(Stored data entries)

□ □ □

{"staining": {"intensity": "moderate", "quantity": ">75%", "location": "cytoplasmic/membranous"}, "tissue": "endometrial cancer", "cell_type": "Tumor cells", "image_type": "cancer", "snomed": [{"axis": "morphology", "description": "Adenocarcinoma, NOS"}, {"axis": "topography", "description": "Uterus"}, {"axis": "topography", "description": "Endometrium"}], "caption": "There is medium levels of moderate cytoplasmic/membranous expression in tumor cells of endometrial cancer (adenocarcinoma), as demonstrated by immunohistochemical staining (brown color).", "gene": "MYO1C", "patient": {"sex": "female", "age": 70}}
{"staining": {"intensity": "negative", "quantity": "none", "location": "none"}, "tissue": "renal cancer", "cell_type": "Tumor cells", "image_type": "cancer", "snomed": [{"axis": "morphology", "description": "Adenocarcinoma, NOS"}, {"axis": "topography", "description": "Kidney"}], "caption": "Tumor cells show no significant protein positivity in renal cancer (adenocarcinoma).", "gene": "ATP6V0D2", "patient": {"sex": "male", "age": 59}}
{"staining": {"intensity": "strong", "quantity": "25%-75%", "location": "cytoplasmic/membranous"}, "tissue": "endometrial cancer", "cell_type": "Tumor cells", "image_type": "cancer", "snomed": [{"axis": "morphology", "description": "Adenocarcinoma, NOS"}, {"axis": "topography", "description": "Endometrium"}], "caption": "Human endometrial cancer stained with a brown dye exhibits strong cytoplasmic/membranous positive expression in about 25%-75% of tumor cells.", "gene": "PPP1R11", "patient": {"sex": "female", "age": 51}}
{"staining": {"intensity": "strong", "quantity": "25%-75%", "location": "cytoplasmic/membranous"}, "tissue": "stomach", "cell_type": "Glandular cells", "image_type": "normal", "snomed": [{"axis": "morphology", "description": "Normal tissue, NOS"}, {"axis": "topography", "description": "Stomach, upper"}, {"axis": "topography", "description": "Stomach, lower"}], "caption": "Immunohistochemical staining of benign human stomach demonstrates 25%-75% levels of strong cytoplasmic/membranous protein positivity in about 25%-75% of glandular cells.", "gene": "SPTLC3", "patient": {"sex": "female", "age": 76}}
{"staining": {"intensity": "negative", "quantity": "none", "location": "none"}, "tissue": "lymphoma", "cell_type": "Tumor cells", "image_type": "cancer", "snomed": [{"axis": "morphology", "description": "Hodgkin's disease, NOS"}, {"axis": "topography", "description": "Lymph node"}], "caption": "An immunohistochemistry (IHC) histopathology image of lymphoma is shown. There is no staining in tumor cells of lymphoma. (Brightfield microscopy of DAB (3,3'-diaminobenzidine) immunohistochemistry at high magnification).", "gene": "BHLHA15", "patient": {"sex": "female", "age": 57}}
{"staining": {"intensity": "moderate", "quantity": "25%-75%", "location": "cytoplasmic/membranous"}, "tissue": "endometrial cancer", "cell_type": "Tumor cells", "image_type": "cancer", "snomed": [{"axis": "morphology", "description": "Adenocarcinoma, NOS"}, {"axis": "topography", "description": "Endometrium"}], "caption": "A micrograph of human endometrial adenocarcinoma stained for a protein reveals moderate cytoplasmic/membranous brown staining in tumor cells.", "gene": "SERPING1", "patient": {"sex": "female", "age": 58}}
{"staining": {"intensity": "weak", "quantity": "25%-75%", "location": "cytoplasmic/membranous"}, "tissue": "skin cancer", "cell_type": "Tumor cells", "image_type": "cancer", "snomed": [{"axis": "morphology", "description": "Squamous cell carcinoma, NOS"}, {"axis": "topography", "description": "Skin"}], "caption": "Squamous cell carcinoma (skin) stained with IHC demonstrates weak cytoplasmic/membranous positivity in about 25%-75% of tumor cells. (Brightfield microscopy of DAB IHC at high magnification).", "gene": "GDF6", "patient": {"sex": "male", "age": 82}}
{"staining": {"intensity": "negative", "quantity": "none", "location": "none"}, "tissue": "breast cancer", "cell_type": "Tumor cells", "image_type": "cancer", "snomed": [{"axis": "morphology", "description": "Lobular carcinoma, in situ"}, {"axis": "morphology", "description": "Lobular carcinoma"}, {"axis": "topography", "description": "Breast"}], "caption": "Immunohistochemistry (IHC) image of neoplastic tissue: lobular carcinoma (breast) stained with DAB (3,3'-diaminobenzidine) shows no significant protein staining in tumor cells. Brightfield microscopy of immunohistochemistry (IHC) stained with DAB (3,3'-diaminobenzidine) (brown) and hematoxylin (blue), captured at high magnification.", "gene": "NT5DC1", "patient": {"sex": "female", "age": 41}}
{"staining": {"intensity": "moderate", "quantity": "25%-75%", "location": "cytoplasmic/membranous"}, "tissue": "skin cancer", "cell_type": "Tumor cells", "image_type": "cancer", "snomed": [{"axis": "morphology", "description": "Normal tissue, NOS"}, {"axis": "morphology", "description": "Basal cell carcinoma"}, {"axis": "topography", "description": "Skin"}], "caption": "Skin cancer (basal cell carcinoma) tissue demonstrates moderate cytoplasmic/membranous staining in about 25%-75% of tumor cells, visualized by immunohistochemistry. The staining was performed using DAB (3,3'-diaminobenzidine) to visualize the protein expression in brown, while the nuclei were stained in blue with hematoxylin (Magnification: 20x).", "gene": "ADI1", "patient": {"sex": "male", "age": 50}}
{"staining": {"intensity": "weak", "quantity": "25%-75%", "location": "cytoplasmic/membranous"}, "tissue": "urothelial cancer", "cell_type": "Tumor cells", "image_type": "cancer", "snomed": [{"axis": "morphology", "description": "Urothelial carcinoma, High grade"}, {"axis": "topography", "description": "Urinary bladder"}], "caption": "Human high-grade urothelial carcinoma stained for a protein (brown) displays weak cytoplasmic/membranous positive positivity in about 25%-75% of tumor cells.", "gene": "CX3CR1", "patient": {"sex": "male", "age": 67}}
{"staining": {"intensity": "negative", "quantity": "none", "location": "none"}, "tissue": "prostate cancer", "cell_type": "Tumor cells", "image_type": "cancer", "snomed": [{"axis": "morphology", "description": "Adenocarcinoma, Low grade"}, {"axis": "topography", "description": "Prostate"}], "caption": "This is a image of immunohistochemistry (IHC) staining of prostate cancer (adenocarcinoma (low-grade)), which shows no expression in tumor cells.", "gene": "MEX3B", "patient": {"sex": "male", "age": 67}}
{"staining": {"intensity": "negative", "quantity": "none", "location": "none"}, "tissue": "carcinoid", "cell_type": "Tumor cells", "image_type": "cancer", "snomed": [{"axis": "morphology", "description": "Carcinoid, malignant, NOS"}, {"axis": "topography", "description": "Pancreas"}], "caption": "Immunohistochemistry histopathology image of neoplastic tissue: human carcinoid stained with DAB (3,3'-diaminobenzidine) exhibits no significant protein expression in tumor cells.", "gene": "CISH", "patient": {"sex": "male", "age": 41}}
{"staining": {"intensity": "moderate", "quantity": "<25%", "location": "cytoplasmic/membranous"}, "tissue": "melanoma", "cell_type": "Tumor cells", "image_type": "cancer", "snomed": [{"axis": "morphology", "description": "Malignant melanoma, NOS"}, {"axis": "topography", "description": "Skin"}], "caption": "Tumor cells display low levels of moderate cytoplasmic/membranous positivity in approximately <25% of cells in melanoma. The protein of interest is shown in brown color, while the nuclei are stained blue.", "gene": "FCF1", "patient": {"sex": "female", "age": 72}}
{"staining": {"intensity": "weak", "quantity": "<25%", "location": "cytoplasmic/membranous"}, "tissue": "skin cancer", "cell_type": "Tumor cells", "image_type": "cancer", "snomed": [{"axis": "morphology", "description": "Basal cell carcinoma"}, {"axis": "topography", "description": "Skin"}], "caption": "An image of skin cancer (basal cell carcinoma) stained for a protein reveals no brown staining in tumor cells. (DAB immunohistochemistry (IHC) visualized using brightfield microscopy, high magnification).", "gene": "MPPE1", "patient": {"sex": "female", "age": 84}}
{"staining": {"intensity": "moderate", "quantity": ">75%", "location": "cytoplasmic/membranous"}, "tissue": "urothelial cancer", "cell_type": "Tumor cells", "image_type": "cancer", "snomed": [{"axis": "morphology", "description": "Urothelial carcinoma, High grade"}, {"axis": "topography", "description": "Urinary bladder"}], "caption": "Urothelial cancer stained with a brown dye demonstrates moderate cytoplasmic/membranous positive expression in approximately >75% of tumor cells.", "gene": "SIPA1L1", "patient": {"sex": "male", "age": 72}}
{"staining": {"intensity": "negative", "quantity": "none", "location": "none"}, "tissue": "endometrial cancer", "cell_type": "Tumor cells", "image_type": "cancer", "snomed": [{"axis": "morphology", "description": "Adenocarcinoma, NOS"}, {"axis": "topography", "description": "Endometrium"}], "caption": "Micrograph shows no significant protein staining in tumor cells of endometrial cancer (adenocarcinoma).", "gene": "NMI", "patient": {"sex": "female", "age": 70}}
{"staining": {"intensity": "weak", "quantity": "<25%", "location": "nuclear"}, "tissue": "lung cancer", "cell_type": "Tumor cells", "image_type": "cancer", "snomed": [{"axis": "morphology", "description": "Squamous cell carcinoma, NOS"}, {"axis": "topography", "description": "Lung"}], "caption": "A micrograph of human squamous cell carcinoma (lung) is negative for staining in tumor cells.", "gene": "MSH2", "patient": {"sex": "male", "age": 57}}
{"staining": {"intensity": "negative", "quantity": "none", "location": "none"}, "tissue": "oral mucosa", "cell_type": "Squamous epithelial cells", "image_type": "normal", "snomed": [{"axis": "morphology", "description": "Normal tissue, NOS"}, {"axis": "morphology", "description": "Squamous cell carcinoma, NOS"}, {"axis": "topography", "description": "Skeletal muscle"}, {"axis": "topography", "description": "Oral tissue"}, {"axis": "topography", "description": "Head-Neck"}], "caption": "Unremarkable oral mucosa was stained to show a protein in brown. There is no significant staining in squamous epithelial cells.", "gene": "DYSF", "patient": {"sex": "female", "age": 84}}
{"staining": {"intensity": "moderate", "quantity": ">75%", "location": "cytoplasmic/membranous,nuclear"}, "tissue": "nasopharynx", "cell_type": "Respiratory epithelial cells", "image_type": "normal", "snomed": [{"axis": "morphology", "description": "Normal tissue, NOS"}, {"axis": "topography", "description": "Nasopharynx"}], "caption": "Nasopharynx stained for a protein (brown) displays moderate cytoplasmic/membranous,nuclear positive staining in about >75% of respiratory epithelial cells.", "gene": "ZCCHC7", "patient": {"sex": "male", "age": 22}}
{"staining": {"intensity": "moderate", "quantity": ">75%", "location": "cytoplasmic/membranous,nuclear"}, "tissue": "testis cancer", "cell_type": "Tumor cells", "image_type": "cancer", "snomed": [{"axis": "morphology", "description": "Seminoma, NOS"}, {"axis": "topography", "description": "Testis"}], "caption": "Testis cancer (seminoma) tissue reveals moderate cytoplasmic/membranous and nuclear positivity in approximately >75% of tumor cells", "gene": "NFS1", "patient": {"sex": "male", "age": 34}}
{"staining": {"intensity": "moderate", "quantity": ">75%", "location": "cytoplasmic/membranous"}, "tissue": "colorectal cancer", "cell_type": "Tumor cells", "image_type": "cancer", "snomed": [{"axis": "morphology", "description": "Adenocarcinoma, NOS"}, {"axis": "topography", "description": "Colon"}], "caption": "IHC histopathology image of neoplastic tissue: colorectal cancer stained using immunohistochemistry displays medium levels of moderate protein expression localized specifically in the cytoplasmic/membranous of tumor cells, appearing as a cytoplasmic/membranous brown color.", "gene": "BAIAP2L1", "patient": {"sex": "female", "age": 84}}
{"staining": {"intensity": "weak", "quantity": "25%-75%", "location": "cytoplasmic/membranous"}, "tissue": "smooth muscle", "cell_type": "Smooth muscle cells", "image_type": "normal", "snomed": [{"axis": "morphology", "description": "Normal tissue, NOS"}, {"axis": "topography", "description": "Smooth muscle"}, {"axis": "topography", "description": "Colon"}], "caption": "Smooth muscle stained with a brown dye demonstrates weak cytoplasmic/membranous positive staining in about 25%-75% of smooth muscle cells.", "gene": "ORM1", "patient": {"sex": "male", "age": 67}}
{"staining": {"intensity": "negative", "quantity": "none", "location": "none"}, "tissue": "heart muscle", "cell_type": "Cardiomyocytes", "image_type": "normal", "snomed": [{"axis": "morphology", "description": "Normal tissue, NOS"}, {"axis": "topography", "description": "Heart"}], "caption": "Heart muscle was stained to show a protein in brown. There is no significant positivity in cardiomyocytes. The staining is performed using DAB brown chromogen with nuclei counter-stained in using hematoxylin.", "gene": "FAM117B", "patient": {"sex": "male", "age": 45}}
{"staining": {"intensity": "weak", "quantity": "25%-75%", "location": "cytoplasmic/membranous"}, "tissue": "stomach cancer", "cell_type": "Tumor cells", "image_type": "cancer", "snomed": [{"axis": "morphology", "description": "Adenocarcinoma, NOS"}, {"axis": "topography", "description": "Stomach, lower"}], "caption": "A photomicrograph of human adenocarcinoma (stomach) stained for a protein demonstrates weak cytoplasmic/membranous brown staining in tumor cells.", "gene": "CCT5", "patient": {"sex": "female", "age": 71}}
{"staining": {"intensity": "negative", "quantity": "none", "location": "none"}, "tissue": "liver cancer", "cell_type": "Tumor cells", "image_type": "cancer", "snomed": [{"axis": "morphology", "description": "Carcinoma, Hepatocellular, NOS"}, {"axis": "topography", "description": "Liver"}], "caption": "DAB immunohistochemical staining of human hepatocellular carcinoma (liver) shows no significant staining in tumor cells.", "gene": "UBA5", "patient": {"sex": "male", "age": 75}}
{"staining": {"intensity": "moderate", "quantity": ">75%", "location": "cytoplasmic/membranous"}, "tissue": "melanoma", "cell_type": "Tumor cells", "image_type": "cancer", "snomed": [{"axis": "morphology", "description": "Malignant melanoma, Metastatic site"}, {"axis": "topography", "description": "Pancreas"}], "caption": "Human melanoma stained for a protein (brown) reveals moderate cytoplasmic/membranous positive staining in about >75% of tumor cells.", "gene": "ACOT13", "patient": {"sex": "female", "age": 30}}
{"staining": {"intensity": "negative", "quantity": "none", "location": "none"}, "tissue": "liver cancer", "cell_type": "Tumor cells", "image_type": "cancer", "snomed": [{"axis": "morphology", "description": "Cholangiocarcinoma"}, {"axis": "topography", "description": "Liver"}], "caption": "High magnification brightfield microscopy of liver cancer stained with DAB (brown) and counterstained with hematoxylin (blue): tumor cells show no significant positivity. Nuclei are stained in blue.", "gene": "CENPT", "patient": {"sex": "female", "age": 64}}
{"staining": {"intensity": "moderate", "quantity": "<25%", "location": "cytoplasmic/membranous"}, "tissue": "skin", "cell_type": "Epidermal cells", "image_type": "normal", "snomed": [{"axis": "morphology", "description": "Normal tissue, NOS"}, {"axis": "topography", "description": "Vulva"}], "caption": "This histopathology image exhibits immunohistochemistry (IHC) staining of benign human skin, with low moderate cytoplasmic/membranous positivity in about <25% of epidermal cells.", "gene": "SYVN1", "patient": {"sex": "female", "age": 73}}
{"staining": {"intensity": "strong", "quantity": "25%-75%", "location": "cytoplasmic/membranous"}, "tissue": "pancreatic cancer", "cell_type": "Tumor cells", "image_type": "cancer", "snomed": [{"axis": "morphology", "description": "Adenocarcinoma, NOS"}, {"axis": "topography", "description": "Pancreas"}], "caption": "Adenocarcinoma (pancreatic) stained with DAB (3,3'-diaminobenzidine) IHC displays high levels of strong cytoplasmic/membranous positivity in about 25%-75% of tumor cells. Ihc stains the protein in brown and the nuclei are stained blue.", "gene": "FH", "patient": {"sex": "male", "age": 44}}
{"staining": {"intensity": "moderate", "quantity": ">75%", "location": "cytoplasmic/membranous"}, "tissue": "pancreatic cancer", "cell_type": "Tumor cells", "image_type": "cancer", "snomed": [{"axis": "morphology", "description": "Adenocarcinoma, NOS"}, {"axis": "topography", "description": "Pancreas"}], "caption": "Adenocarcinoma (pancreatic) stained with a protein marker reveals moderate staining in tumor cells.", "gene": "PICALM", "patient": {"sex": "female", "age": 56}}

□ □ □

Work to be completed:
Find the word "Stomach" in the records and pull out each line that has it.

Solved exercise:
{"staining": {"intensity": "strong", "quantity": "25%-75%", "location": "cytoplasmic/membranous"}, "tissue": "stomach", "cell_type": "Glandular cells", "image_type": "normal", "snomed": [{"axis": "morphology", "description": "Normal tissue, NOS"}, {"axis": "topography", "description": "Stomach, upper"}, {"axis": "topography", "description": "Stomach, lower"}], "caption": "Immunohistochemical staining of benign human stomach demonstrates 25%-75% levels of strong cytoplasmic/membranous protein positivity in about 25%-75% of glandular cells.", "gene": "SPTLC3", "patient": {"sex": "female", "age": 76}}
{"staining": {"intensity": "weak", "quantity": "25%-75%", "location": "cytoplasmic/membranous"}, "tissue": "stomach cancer", "cell_type": "Tumor cells", "image_type": "cancer", "snomed": [{"axis": "morphology", "description": "Adenocarcinoma, NOS"}, {"axis": "topography", "description": "Stomach, lower"}], "caption": "A photomicrograph of human adenocarcinoma (stomach) stained for a protein demonstrates weak cytoplasmic/membranous brown staining in tumor cells.", "gene": "CCT5", "patient": {"sex": "female", "age": 71}}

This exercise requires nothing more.